Harry Street Lectures
The Annual Harry Street Lecture takes place each year. Harry Street was a well-known British jurist and legal scholar, who spent much of his life at the University of Manchester.
The Harry Street Lecture has run every year (with few exceptions) since 1985 and has been given by an impressive roll call of leading figures from the worlds of law and politics, including Baroness Hale, Dominic Grieve QC MP, Professor Dawn Oliver at UCL, our own Professor Rodney Brazier, Bishop James Jones, Chair of the Hillsborough Panel, Lucy Powell MP and Andy Burnham, Mayor of Greater Manchester.
More information about Harry Street’s life and career is available at this link.
2022 Harry Street Lecture
Broken Justice
The School of Social Sciences was delighted to welcome Nazir Afzal in Manchester on Wednesday, 26th October 2022.
Nazir Afzal is one of the UK’s leading advocates for social justice and spent many years with the CP. He later joined the Association of Police and Crime Commission (leaving to comment more freely on the Manchester Arena Bombing) and the Independent Press Standards Organisation. Throughout his career he has doggedly fought for the rights of women and children, especially those from minority ethnic and religious backgrounds, but has been a voice for the vulnerable more generally. He has been outspoken on forced marriage, honour killings and female genital mutilation.

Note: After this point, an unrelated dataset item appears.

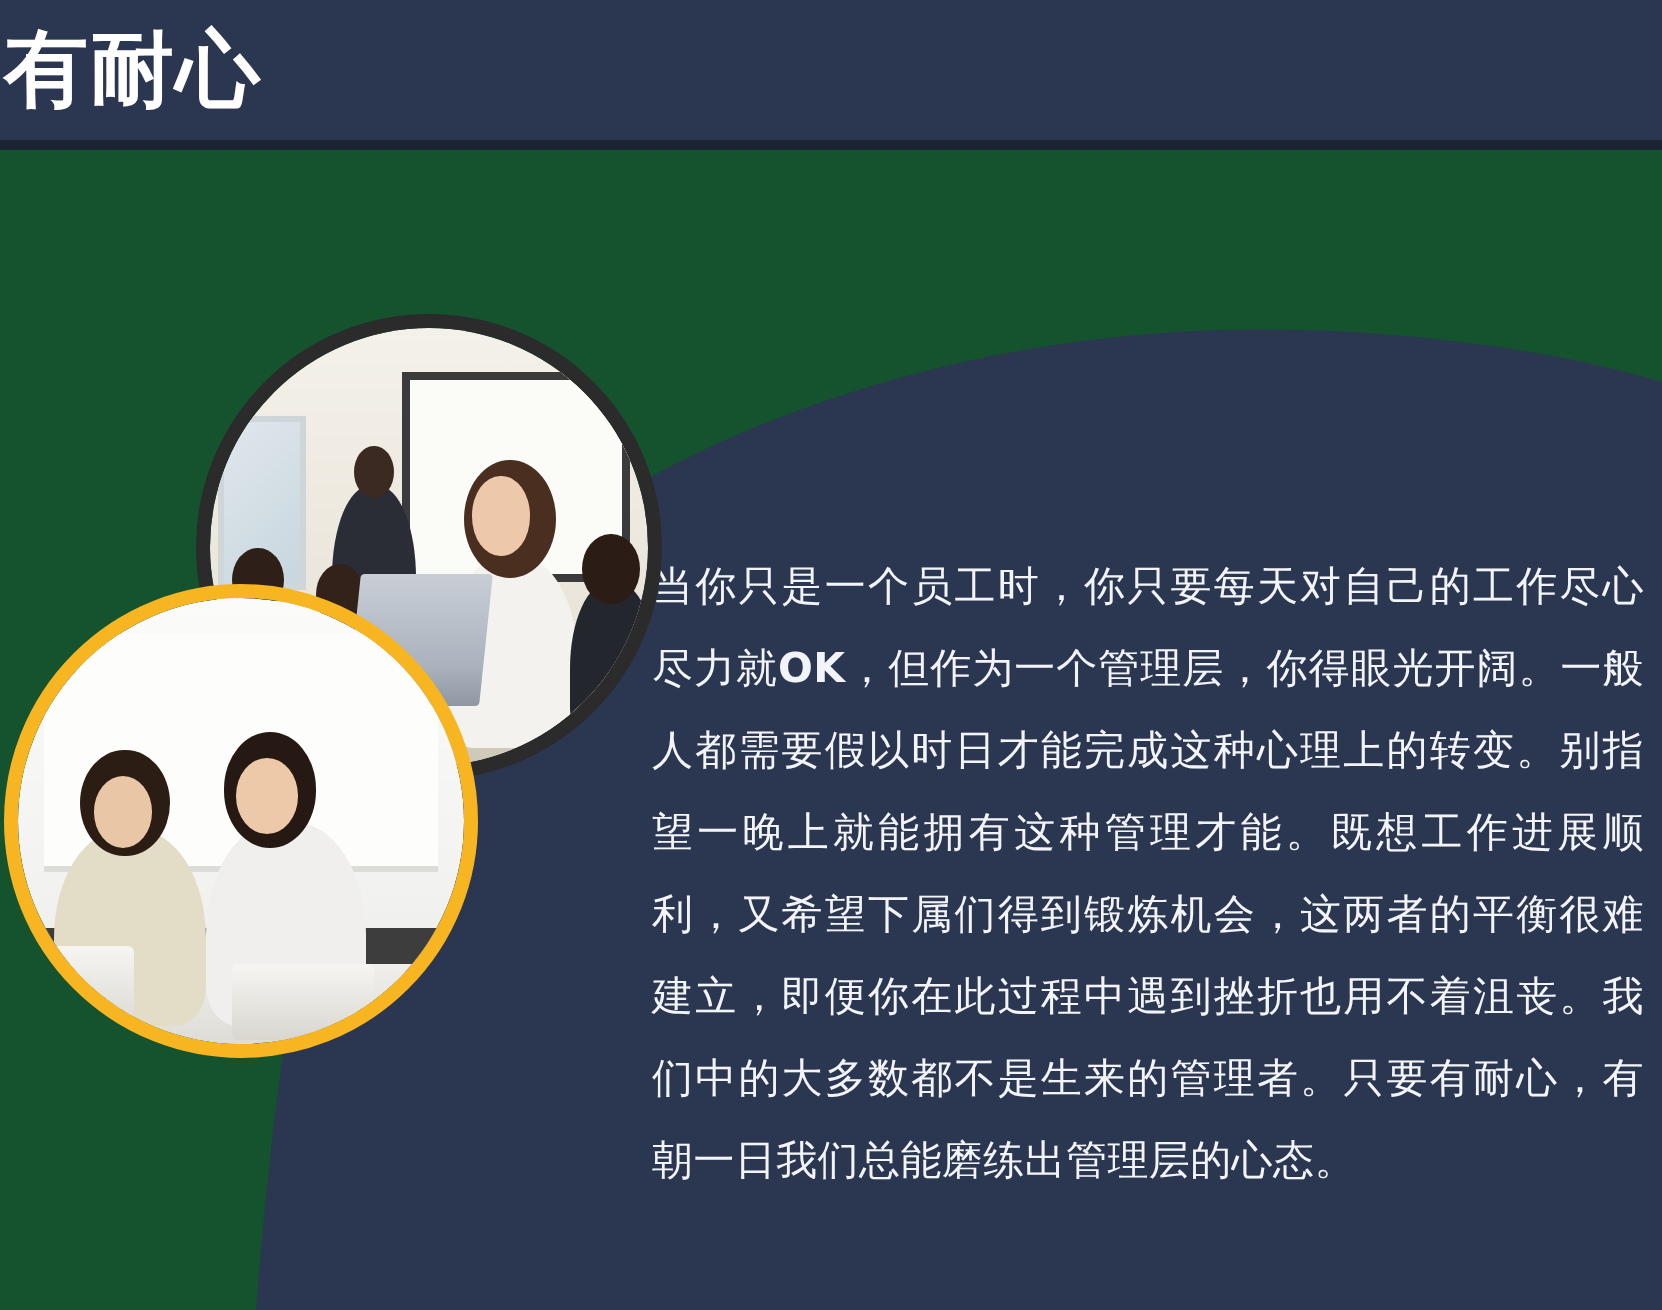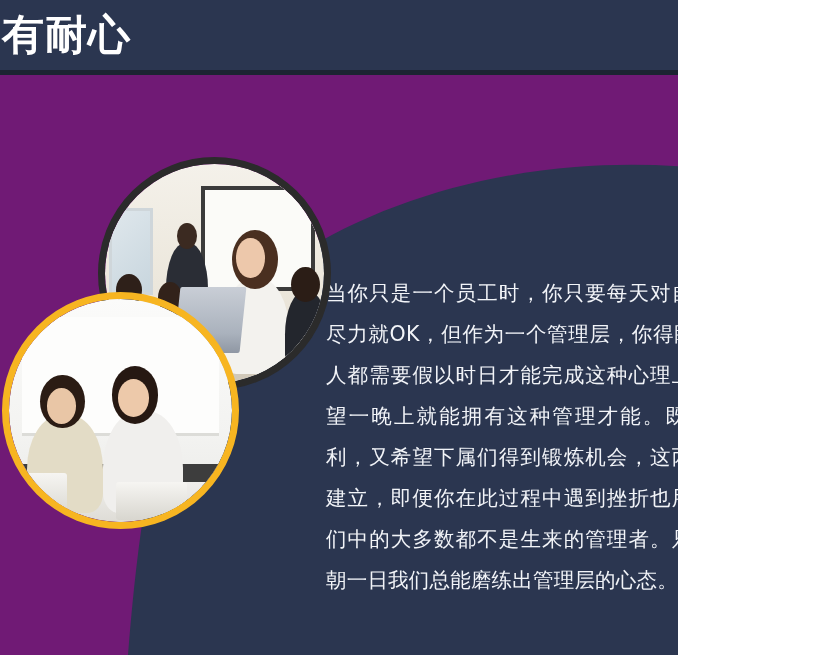"有耐心" .slide { background: #701a75 -> #14532d; width: 678px -> 831px }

From his own early experiences of racism and bullying onwards, Nazir understood that the criminal justice system, functioned to marginalise and exclude certain groups of people. He also rapidly came to perceive that both the problems and solutions were nuanced and complex, a reality that he would dramatically confront when prosecuting the Rochdale Child Sexual Exploitation cases.
Nazir is also the independent Chair of the Catholic Church’s Safeguarding Agency and is currently conducting an independent review of the culture of London Fire Brigade for the Mayor of London.
His talk engaged with the question of why the current justice system is broken, as well as the legacy of Rochdale. What can we do to make all citizens truly equal before the law, regardless of age, gender, class, ethnicity, sexuality, religion, or culture?
The talk was followed by a question and answer session.